◆ PAGE EXCERPT
======

The pension annual allowance caps how much can be paid into your pension in a tax year before an additional tax charge applies. For most people the limit is generous — but for high earners, those in defined benefit schemes, and anyone who has already started drawing down, the rules are considerably more complex.
For the full PocketWise overview of pension tax relief and contribution rules, see the Pension Tax Hub.
The standard annual allowance: £60,000
From 2023/24 onwards, the standard pension annual allowance is £60,000 per tax year. This covers the total pension input — your contributions, employer contributions, and tax relief — across all pension schemes combined.
What counts towards the allowance:
| Pension type | What is measured |
|---|---|
| Defined contribution (workplace, SIPP, personal pension) | Total contributions in, including employer contributions and HMRC top-up |
| Defined benefit | Increase in pension value × 16 (accrual factor) |
What does not count:
- State Pension contributions (Class 1, 2, or 3 NIC)
- Transfers between pension schemes
- Death-in-service lump sums
The tapered annual allowance for high earners
The tapered annual allowance reduces the £60,000 limit for very high earners. The taper only applies if both of the following are true:
- Threshold income (income after deducting personal pension contributions) exceeds £200,000, AND
- Adjusted income (all income plus employer pension contributions) exceeds £260,000
If both thresholds are met, the annual allowance reduces by £1 for every £2 of adjusted income above £260,000, to a minimum of £10,000.
| Adjusted income | Tapered annual allowance |
|---|---|
| £260,000 | £60,000 (no taper) |
| £300,000 | £40,000 |
| £340,000 | £20,000 |
| £360,000+ | £10,000 (minimum) |
Important: The taper is calculated on adjusted income (which includes employer contributions). If your employer makes large pension contributions, these count towards your adjusted income and could trigger or worsen the taper even if your salary alone is below £260,000.

======

◆ DATA EXCERPT
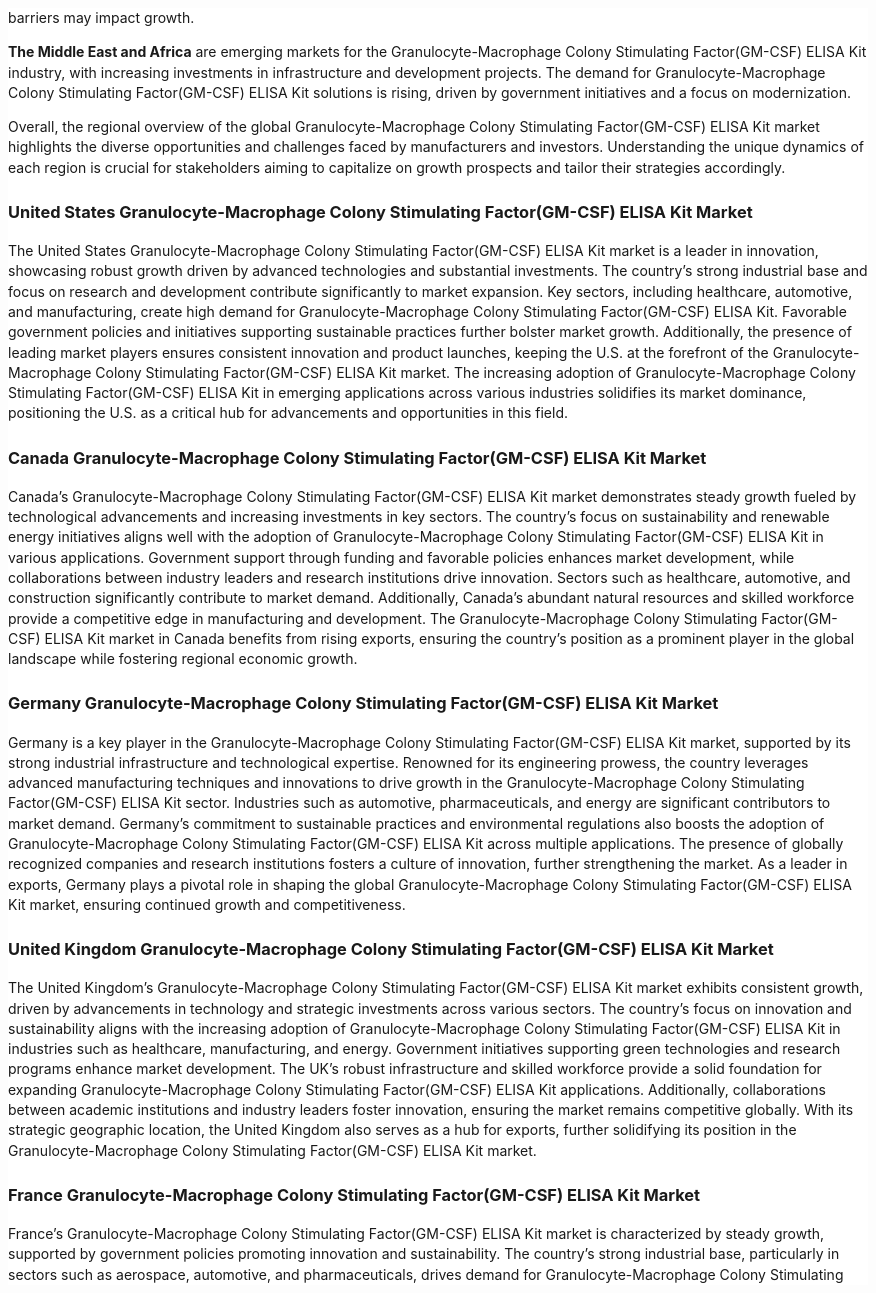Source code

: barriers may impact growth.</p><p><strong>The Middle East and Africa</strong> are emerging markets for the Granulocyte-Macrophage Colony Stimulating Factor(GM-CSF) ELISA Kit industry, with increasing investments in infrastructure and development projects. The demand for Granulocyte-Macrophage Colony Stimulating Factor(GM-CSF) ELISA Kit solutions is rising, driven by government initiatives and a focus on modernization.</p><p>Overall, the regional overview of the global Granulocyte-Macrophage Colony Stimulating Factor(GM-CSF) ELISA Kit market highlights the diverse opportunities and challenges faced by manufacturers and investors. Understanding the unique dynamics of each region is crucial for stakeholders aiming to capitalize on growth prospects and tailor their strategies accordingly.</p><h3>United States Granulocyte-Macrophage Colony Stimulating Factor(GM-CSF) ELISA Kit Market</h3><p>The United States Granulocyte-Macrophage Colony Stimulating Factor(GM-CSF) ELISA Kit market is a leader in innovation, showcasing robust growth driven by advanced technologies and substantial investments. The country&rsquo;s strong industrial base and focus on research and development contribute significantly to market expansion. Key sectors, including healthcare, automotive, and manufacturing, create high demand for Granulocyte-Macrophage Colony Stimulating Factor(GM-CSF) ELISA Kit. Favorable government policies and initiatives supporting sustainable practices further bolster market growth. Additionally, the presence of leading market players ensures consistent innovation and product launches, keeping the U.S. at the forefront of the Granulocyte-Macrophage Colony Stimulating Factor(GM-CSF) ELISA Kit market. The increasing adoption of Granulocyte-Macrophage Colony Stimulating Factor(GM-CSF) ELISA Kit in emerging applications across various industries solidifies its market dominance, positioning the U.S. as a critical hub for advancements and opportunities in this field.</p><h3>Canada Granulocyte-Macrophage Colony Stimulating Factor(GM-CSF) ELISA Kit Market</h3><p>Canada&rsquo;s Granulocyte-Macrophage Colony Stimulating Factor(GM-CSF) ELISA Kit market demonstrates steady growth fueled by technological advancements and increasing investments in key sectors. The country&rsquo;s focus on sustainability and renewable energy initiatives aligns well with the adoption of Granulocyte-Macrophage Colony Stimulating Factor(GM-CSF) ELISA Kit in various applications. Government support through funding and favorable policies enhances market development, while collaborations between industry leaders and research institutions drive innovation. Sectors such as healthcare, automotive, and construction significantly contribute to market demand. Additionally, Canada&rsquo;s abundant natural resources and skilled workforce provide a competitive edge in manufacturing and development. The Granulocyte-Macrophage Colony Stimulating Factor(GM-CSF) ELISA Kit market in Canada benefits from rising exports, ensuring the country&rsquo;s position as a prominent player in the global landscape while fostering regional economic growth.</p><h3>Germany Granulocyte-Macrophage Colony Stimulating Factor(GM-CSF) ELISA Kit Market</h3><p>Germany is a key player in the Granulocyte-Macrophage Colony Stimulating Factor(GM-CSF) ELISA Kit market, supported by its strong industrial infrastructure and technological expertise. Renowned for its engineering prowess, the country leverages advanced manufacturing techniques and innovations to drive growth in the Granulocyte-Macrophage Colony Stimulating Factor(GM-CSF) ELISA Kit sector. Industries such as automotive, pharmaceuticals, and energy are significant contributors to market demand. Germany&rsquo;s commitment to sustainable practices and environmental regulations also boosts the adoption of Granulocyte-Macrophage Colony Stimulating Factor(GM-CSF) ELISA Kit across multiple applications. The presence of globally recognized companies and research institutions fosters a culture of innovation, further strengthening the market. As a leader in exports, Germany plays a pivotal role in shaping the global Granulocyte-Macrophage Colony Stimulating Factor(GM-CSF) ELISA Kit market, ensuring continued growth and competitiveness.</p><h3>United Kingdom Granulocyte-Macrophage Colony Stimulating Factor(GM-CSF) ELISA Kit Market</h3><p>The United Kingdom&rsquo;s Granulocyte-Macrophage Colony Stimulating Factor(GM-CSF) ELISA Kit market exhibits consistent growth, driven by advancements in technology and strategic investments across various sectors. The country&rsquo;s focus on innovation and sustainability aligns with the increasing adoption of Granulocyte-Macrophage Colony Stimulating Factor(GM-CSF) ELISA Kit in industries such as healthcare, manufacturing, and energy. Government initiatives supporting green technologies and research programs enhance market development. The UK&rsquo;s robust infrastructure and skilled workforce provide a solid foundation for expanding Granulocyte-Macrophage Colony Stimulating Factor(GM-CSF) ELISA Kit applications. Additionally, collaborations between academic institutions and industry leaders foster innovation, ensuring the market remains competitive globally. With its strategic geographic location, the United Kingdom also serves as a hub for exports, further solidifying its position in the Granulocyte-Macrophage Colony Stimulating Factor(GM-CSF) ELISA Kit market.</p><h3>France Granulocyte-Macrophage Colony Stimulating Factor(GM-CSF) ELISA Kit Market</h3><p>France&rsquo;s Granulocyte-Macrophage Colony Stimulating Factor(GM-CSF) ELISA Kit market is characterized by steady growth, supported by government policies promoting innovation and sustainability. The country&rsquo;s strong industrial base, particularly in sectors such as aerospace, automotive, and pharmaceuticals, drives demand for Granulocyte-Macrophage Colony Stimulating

======

◆ TASK REQUIREMENTS
[A] Can you extract, word for word, the passage of the pension annual allowance text that opens with the words containing "The pension annual" and closes with "Pension Tax Hub."?
[B] How would the pension annual allowance text go on? Extend it, starting right after its final sentence.

◆ RESULTS IN ORDER
[A]
The pension annual allowance caps how much can be paid into your pension in a tax year before an additional tax charge applies. For most people the limit is generous — but for high earners, those in defined benefit schemes, and anyone who has already started drawing down, the rules are considerably more complex.
For the full PocketWise overview of pension tax relief and contribution rules, see the Pension Tax Hub.

[B]
Carry forward: using previous years’ unused allowance
If you want to contribute more than £60,000 in a single year, you can carry forward unused allowance from the previous three tax years, subject to:
- You were a member of a registered pension scheme in the relevant year
- You use the current year’s full annual allowance first
- You use earlier years’ carry forward in order (2023/24 before 2024/25, and so on)
- You have not triggered the MPAA
Carry forward available 2026/27:
| Tax year | Standard allowance | Assumed contributions | Available to carry forward |
|---|---|---|---|
| 2023/24 | £60,000 | Example: £15,000 | £45,000 |
| 2024/25 | £60,000 | Example: £20,000 | £40,000 |
| 2025/26 | £60,000 | Example: £25,000 | £35,000 |
| 2026/27 (current) | £60,000 | — | — |
Maximum contribution in 2026/27 using carry forward: £60,000 + £45,000 + £40,000 + £35,000 = £180,000 (in this example)
Note: Contributions are also limited to 100% of your UK earnings in the tax year. Carry forward cannot be used to contribute more than your earnings.
The Money Purchase Annual Allowance (MPAA): £10,000
The MPAA applies once you flexibly access a defined contribution pension — for example:
- Start taking income from a flexi-access drawdown arrangement
- Take a flexible lump sum (UFPLS)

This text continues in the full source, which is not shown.